*Department of Microbiology, All-India Institute of Medical Sciences, Patna, India; Rajendra Memorial Research Institute of Medical Sciences, Patna, India; Institute of Microbial Technology, Chandigarh, India; and National Centre for Cell Science, Pune, India
*Department of Microbiology, All-India Institute of Medical Sciences, Patna, India; Rajendra Memorial Research Institute of Medical Sciences, Patna, India; Institute of Microbial Technology, Chandigarh, India; and National Centre for Cell Science, Pune, India.
J Leukoc Biol. 2015 Feb;97(2):363-78. doi: 10.1189/jlb.4A0713-378RR. Epub 2014 Dec 3.
Regulation of macrophage PCD plays an important role in pathogenesis of leishmaniasis. However, the precise involvement of any parasite molecule in this process remains uncertain. In the current study, in silico wide analysis demonstrated that genes in the Leishmania donovani genome are highly enriched for CpG motifs, with sequence frequency of 8.7%. Here, we show that unmethylated species-specific CpG motifs in LdDNA significantly (P = 0.01) delay macrophage PCD by endosomal interaction with TLR9 via the adaptor protein MyD88. Importantly, LdDNA triggered high levels of luciferase activity (P = 0.001) under NF-κB-dependent transcription in HEK-TLR9 cells. Furthermore, the activation of caspases in macrophages was inhibited (P = 0.001) in the presence of LdDNA. Notably, the delay of PCD was mediated by modulation of the antiapoptotic proteins, Mcl-1 and Bfl-1, and impairment of loss of Δψm in macrophages through the neutralization of oxidative and nitrosative stress. The inhibition of caspase activation and up-regulation of Mcl-1 by LdDNA were TLR9 dependent. Analysis of the targets of LdDNA identified an early activation of the TLR9-dependent PI3K/Akt and SFK pathways, which were required for the observation of the antiapoptotic effects in macrophages. Moreover, we demonstrate that LdDNA modulates the TLR9-IκB-α pathway by promoting the tyrosine phosphorylation of TLR9 and the TLR9-mediated recruitment of Syk kinase. The results have identified a novel, TLR9-dependent antiapoptotic function of LdDNA, which will provide new opportunities for discovering and evaluating molecular targets for drug and vaccine designing against VL.
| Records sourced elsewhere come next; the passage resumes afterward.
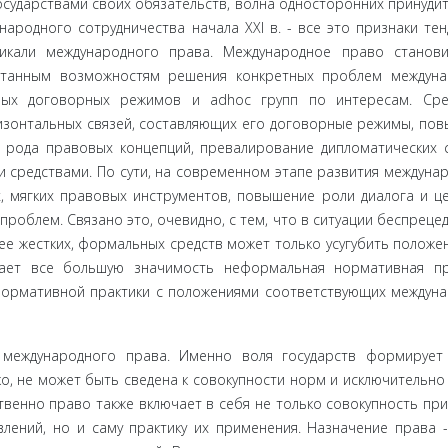
сударствами своих обязательств, волна односторонних принуди
родно­го сотрудничества начала XXI в. - все это признаки тенд
тикали международного права. Международное право станов
отанным возможностям решения конкретных проблем междуна
ных до­говорных режимов и adhoc групп по интересам. Сре
изонтальных связей, составляющих его договорные режимы, по
рода право­вых концепций, превалирование дипломатических 
 средства­ми. По сути, на современном этапе развития междунар
мягких правовых инструментов, повышение роли диалога и це
о­блем. Связано это, очевидно, с тем, что в ситуации беспреце­
 жестких, формальных средств может только усугубить поло­жен
ает все большую значимость неформальная нормативная пра
нормативной практики с положениями соответствующих междун
 междуна­родного права. Именно воля государств формирует
ко, не может быть сведена к совокупности норм и исключительно 
твенно пра­во также включает в себя не только совокупность пр
влений, но и саму практику их применения. Назначение права -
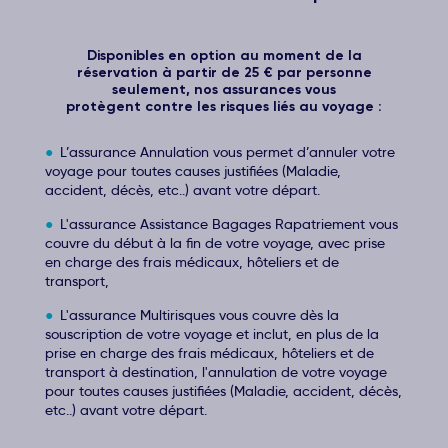
Disponibles en option au moment de la
réservation à partir de 25 € par personne
seulement, nos assurances vous
protègent contre les risques liés au voyage :
L’assurance Annulation vous permet d’annuler votre
voyage pour toutes causes justifiées (Maladie,
accident, décès, etc..) avant votre départ.
L'assurance Assistance Bagages Rapatriement vous
couvre du début à la fin de votre voyage, avec prise
en charge des frais médicaux, hôteliers et de
transport,
L'assurance Multirisques vous couvre dès la
souscription de votre voyage et inclut, en plus de la
prise en charge des frais médicaux, hôteliers et de
transport à destination, l'annulation de votre voyage
pour toutes causes justifiées (Maladie, accident, décès,
etc..) avant votre départ.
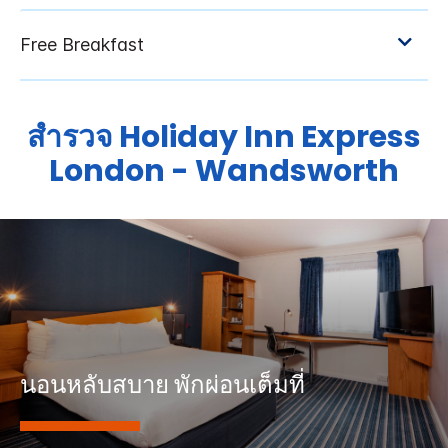
สำรวจ
Holiday Inn Express
London - Wandsworth
นอนหลับสบาย พักผ่อนเต็มที่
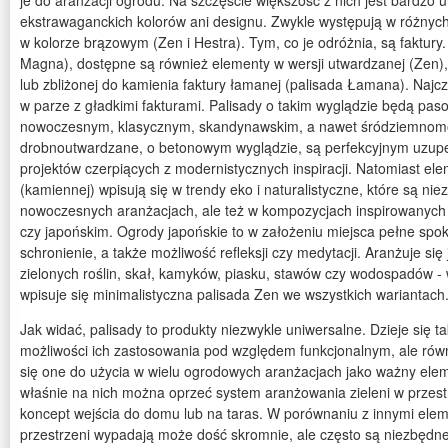
je do aranżacji ogrodu. Na szczęście większość z nich jest bardzo 
ekstrawaganckich kolorów ani designu. Zwykle występują w różnych
w kolorze brązowym (Zen i Hestra). Tym, co je odróżnia, są faktury
Magna), dostępne są również elementy w wersji utwardzanej (Zen)
lub zbliżonej do kamienia faktury łamanej (palisada Łamana). Najc
w parze z gładkimi fakturami. Palisady o takim wyglądzie będą pas
nowoczesnym, klasycznym, skandynawskim, a nawet śródziemnomor
drobnoutwardzane, o betonowym wyglądzie, są perfekcyjnym uzup
projektów czerpiących z modernistycznych inspiracji. Natomiast el
(kamiennej) wpisują się w trendy eko i naturalistyczne, które są ni
nowoczesnych aranżacjach, ale też w kompozycjach inspirowanyc
czy japońskim. Ogrody japońskie to w założeniu miejsca pełne spo
schronienie, a także możliwość refleksji czy medytacji. Aranżuje się
zielonych roślin, skał, kamyków, piasku, stawów czy wodospadów -
wpisuje się minimalistyczna palisada Zen we wszystkich wariantach
Jak widać, palisady to produkty niezwykle uniwersalne. Dzieje się t
możliwości ich zastosowania pod względem funkcjonalnym, ale równ
się one do użycia w wielu ogrodowych aranżacjach jako ważny elem
właśnie na nich można oprzeć system aranżowania zieleni w przest
koncept wejścia do domu lub na taras. W porównaniu z innymi ele
przestrzeni wypadają może dość skromnie, ale często są niezbędn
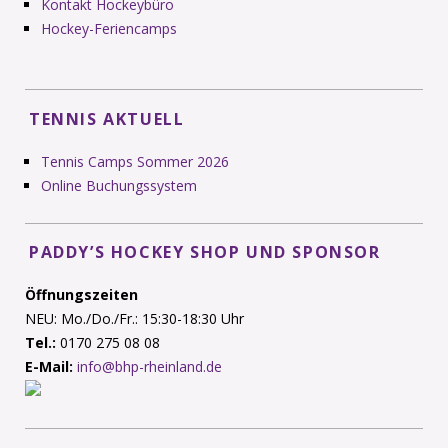
Kontakt Hockeybüro
Hockey-Feriencamps
TENNIS AKTUELL
Tennis Camps Sommer 2026
Online Buchungssystem
PADDY’S HOCKEY SHOP UND SPONSOR
Öffnungszeiten
NEU: Mo./Do./Fr.: 15:30-18:30 Uhr
Tel.:
0170 275 08 08
E-Mail:
info@bhp-rheinland.de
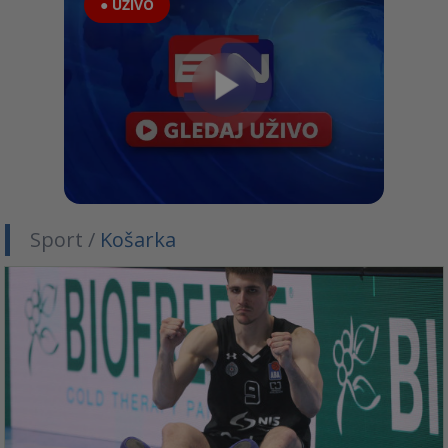
● UŽIVO
Sport /
Košarka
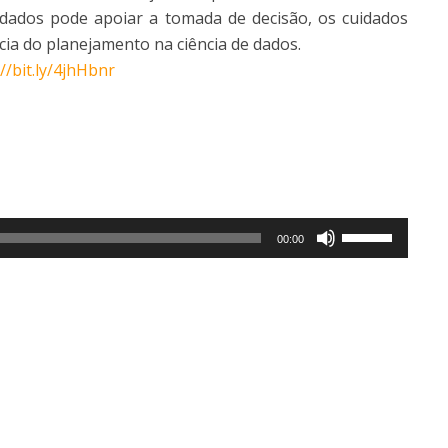
 dados pode apoiar a tomada de decisão, os cuidados
ância do planejamento na ciência de dados.
://bit.ly/4jhHbnr
Use
00:00
as
setas
para
cima
ou
para
baixo
para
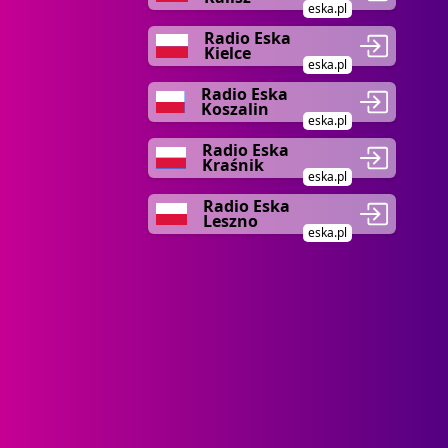
eska.pl
Radio Eska
Kielce
eska.pl
Radio Eska
Koszalin
eska.pl
Radio Eska
Kraśnik
eska.pl
Radio Eska
Leszno
eska.pl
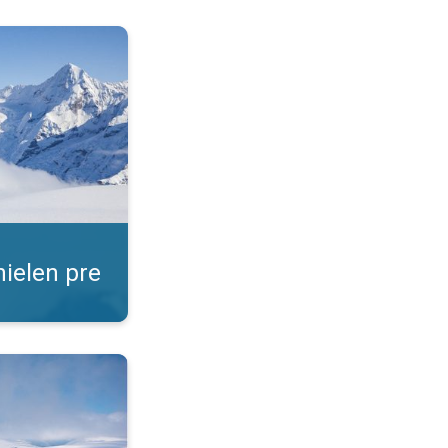
iarov. Snehové spravodajstvo. . .
nielen pre
teréne?. Počasie na horách v zime. . .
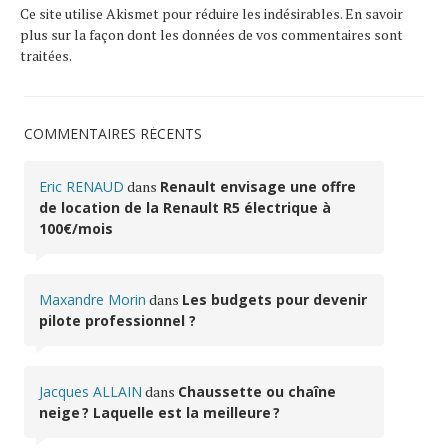
Ce site utilise Akismet pour réduire les indésirables.
En savoir
plus sur la façon dont les données de vos commentaires sont
traitées
.
COMMENTAIRES RÉCENTS
Eric RENAUD
dans
Renault envisage une offre
de location de la Renault R5 électrique à
100€/mois
Maxandre Morin
dans
Les budgets pour devenir
pilote professionnel ?
Jacques ALLAIN
dans
Chaussette ou chaîne
neige ? Laquelle est la meilleure ?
调控巨噬细胞程序性细胞死亡(PCD)在利什曼病的发病机制中起着重要作用。然而,寄生虫分子在这一过程中的具体作用尚不确定。在本研究中,通过计算机广泛分析表明,利什曼原虫 Donovan 基因组中的基因高度富含 CpG 基序,序列频率为 8.7%。在这里,我们表明,LdDNA 中未甲基化的种特异性 CpG 基序通过与 TLR9 的内体相互作用,通过衔接蛋白 MyD88 显著(P = 0.01)延迟巨噬细胞 PCD。重要的是,LdDNA 在 HEK-TLR9 细胞中,在 NF-κB 依赖性转录下触发高水平的荧光素酶活性(P = 0.001)。此外,LdDNA 的存在抑制了巨噬细胞中 caspase 的激活(P = 0.001)。值得注意的是,PCD 的延迟是通过调节抗凋亡蛋白 Mcl-1 和 Bfl-1 以及通过中和氧化和硝化应激来损害巨噬细胞中Δψm 的损失来介导的。LdDNA 对 caspase 激活的抑制和 Mcl-1 的上调是 TLR9 依赖性的。LdDNA 靶标的分析确定了 TLR9 依赖性 PI3K/Akt 和 SFK 途径的早期激活,这是观察巨噬细胞中抗凋亡作用所必需的。此外,我们证明 LdDNA 通过促进 TLR9 的酪氨酸磷酸化和 TLR9 介导的 Syk 激酶募集来调节 TLR9-IκB-α 途径。这些结果确定了 LdDNA 的一种新的、TLR9 依赖性的抗凋亡功能,这将为发现和评估针对 VL 的药物和疫苗设计的分子靶标提供新的机会。